OBJECTIVE: Reproduce the lines below word for word, from the very first one down to and including the line containing "The clock shows 7.04".

Extracted data entries:
◇ ◇ ◇ ◇ ◇ ◇ ◇

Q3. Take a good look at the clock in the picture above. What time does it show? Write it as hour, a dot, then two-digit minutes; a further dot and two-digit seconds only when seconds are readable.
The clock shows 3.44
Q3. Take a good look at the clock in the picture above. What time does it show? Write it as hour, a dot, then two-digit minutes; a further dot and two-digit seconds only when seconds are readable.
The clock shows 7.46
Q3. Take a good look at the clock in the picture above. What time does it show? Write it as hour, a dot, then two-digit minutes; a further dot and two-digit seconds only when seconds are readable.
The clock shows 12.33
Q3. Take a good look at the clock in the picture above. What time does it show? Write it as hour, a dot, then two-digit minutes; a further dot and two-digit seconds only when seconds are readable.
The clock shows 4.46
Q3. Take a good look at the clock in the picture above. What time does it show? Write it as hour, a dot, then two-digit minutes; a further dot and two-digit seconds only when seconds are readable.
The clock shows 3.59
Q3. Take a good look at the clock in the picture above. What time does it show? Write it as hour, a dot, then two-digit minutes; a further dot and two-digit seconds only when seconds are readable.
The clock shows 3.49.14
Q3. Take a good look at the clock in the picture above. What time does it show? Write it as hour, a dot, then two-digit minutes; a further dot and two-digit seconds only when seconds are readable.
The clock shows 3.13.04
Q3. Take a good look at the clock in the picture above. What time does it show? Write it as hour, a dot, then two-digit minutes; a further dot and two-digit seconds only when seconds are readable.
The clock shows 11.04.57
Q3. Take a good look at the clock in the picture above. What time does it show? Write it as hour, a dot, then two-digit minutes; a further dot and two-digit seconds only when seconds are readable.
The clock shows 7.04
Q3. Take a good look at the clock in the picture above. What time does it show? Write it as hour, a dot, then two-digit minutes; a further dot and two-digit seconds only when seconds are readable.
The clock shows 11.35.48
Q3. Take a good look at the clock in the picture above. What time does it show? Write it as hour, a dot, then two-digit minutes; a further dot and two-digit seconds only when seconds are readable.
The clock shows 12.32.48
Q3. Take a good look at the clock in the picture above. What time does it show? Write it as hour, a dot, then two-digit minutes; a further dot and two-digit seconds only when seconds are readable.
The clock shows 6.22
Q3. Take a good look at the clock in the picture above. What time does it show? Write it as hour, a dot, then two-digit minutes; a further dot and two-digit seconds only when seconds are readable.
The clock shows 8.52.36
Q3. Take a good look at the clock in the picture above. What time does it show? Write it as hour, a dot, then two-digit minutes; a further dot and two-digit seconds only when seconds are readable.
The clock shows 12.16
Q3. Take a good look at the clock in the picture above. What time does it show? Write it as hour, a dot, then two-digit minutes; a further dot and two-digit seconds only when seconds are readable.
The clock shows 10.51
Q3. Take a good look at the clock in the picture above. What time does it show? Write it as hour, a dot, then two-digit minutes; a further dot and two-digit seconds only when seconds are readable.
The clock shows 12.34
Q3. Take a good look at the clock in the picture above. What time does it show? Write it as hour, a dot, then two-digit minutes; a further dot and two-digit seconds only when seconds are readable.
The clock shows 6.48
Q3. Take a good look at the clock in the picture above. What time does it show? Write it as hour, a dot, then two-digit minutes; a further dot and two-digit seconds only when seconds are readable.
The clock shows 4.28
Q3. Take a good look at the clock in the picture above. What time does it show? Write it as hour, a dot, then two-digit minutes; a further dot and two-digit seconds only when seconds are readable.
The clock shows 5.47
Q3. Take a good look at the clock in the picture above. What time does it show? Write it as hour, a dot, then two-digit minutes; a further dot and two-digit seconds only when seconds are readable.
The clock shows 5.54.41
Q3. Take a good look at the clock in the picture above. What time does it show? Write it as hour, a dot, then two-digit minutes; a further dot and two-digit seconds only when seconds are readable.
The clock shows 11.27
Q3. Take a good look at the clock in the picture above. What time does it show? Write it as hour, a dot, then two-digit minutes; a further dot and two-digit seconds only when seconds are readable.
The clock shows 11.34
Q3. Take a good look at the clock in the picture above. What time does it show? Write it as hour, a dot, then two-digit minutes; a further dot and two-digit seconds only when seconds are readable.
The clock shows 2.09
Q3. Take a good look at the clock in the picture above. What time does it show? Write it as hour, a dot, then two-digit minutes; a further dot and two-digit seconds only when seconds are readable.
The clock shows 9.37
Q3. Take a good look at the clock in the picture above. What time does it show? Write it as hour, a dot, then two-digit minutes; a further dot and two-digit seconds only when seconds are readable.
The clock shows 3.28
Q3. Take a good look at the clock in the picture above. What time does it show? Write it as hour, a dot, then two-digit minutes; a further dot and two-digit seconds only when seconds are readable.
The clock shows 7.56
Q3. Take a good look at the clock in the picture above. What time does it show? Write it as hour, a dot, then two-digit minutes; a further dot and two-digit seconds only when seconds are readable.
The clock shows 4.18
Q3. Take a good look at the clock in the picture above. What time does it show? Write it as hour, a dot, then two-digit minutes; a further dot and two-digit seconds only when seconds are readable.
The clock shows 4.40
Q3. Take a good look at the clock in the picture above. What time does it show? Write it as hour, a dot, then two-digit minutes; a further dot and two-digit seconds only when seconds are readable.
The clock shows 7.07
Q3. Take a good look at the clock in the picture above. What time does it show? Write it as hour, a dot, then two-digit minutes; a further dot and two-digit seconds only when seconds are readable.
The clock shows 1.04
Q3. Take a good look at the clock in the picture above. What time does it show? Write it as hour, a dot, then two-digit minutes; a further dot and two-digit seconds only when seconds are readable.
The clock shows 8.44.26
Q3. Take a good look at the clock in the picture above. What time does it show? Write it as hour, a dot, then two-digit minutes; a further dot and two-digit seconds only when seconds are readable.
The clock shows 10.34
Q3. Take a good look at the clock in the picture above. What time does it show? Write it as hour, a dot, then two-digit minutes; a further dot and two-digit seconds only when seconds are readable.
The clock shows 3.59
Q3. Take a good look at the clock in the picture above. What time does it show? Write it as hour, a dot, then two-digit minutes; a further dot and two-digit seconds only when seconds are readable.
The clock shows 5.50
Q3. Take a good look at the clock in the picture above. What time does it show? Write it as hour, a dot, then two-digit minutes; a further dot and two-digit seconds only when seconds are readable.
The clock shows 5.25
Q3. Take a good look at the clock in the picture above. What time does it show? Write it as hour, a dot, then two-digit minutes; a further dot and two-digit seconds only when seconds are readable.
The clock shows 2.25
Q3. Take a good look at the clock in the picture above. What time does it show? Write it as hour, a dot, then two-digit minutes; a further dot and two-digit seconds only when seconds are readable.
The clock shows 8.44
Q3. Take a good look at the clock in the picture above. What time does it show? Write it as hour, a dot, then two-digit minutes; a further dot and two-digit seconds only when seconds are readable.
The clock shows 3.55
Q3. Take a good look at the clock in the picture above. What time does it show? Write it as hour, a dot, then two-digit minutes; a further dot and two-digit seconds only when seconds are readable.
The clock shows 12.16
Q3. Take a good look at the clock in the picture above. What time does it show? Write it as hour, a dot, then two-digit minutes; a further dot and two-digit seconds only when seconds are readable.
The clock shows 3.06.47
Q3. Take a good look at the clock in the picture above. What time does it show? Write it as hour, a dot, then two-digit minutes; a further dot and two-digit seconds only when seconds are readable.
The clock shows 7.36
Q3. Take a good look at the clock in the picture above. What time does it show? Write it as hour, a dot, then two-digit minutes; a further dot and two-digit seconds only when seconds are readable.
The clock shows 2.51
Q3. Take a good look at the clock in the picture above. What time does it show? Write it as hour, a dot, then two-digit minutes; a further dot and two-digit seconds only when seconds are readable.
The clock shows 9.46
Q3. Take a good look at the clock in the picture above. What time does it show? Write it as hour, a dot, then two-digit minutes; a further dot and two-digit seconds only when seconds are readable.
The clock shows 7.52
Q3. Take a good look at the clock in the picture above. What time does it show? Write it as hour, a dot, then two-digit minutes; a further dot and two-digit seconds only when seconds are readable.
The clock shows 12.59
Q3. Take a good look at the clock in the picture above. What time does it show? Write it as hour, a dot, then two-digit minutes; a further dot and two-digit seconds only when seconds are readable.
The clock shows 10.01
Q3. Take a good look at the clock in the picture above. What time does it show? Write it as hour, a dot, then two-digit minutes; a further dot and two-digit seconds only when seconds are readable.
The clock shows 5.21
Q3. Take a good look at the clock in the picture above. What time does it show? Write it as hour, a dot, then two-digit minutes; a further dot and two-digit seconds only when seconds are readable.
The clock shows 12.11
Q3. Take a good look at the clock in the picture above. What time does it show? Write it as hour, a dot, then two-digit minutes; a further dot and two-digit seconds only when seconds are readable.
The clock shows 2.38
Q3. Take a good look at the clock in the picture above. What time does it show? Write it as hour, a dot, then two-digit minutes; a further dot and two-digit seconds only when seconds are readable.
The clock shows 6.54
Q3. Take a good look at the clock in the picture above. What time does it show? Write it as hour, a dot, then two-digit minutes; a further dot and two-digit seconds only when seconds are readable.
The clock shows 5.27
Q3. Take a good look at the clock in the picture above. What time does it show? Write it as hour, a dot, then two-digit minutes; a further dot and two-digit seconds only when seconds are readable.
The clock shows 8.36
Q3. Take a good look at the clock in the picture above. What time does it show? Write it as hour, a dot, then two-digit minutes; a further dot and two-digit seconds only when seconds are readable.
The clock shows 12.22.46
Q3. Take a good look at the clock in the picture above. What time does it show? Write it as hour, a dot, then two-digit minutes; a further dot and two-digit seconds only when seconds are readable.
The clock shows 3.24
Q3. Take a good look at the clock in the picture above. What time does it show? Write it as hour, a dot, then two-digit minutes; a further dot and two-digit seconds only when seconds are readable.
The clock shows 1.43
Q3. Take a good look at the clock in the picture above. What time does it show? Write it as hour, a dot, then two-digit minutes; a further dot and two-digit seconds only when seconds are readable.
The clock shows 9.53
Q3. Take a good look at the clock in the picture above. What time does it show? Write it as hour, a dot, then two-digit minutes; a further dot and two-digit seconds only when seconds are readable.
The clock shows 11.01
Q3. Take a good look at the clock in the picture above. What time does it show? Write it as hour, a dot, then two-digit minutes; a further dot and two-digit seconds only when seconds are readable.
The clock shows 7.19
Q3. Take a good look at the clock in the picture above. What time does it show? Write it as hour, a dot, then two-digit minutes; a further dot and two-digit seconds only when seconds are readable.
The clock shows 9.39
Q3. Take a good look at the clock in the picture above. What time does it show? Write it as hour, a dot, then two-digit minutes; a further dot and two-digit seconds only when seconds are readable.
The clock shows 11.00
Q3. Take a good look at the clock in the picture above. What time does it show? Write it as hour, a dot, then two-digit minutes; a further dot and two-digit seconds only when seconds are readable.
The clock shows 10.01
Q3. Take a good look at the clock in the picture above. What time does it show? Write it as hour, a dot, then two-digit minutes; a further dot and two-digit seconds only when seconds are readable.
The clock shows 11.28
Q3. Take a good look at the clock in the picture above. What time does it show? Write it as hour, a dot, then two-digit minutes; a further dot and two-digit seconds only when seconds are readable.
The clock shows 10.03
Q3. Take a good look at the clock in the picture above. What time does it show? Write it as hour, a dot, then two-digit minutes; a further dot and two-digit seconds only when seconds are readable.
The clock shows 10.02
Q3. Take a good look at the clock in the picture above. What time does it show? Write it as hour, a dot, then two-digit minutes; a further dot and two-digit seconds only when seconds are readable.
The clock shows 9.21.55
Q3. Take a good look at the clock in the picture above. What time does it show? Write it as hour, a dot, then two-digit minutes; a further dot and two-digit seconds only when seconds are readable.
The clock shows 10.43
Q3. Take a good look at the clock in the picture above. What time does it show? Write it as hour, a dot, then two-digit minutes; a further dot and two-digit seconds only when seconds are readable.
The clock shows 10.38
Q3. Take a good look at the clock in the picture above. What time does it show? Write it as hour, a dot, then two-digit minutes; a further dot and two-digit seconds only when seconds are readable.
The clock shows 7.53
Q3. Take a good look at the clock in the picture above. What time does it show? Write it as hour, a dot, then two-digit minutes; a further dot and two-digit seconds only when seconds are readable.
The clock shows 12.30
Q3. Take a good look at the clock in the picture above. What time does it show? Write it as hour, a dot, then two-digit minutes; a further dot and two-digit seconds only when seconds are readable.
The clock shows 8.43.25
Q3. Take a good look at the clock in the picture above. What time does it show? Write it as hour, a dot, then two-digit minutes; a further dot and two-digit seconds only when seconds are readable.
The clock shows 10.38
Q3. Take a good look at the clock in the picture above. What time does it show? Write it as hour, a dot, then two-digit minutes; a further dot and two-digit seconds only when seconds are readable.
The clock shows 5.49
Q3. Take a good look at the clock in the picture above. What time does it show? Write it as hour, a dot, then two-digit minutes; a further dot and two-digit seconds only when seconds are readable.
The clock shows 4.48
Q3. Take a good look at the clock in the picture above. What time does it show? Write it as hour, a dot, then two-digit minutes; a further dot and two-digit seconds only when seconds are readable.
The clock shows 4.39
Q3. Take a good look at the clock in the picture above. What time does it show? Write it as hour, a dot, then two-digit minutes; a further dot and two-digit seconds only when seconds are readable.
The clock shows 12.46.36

◇ ◇ ◇ ◇ ◇ ◇ ◇

EXERCISE RESPONSE:
Q3. Take a good look at the clock in the picture above. What time does it show? Write it as hour, a dot, then two-digit minutes; a further dot and two-digit seconds only when seconds are readable.
The clock shows 3.44
Q3. Take a good look at the clock in the picture above. What time does it show? Write it as hour, a dot, then two-digit minutes; a further dot and two-digit seconds only when seconds are readable.
The clock shows 7.46
Q3. Take a good look at the clock in the picture above. What time does it show? Write it as hour, a dot, then two-digit minutes; a further dot and two-digit seconds only when seconds are readable.
The clock shows 12.33
Q3. Take a good look at the clock in the picture above. What time does it show? Write it as hour, a dot, then two-digit minutes; a further dot and two-digit seconds only when seconds are readable.
The clock shows 4.46
Q3. Take a good look at the clock in the picture above. What time does it show? Write it as hour, a dot, then two-digit minutes; a further dot and two-digit seconds only when seconds are readable.
The clock shows 3.59
Q3. Take a good look at the clock in the picture above. What time does it show? Write it as hour, a dot, then two-digit minutes; a further dot and two-digit seconds only when seconds are readable.
The clock shows 3.49.14
Q3. Take a good look at the clock in the picture above. What time does it show? Write it as hour, a dot, then two-digit minutes; a further dot and two-digit seconds only when seconds are readable.
The clock shows 3.13.04
Q3. Take a good look at the clock in the picture above. What time does it show? Write it as hour, a dot, then two-digit minutes; a further dot and two-digit seconds only when seconds are readable.
The clock shows 11.04.57
Q3. Take a good look at the clock in the picture above. What time does it show? Write it as hour, a dot, then two-digit minutes; a further dot and two-digit seconds only when seconds are readable.
The clock shows 7.04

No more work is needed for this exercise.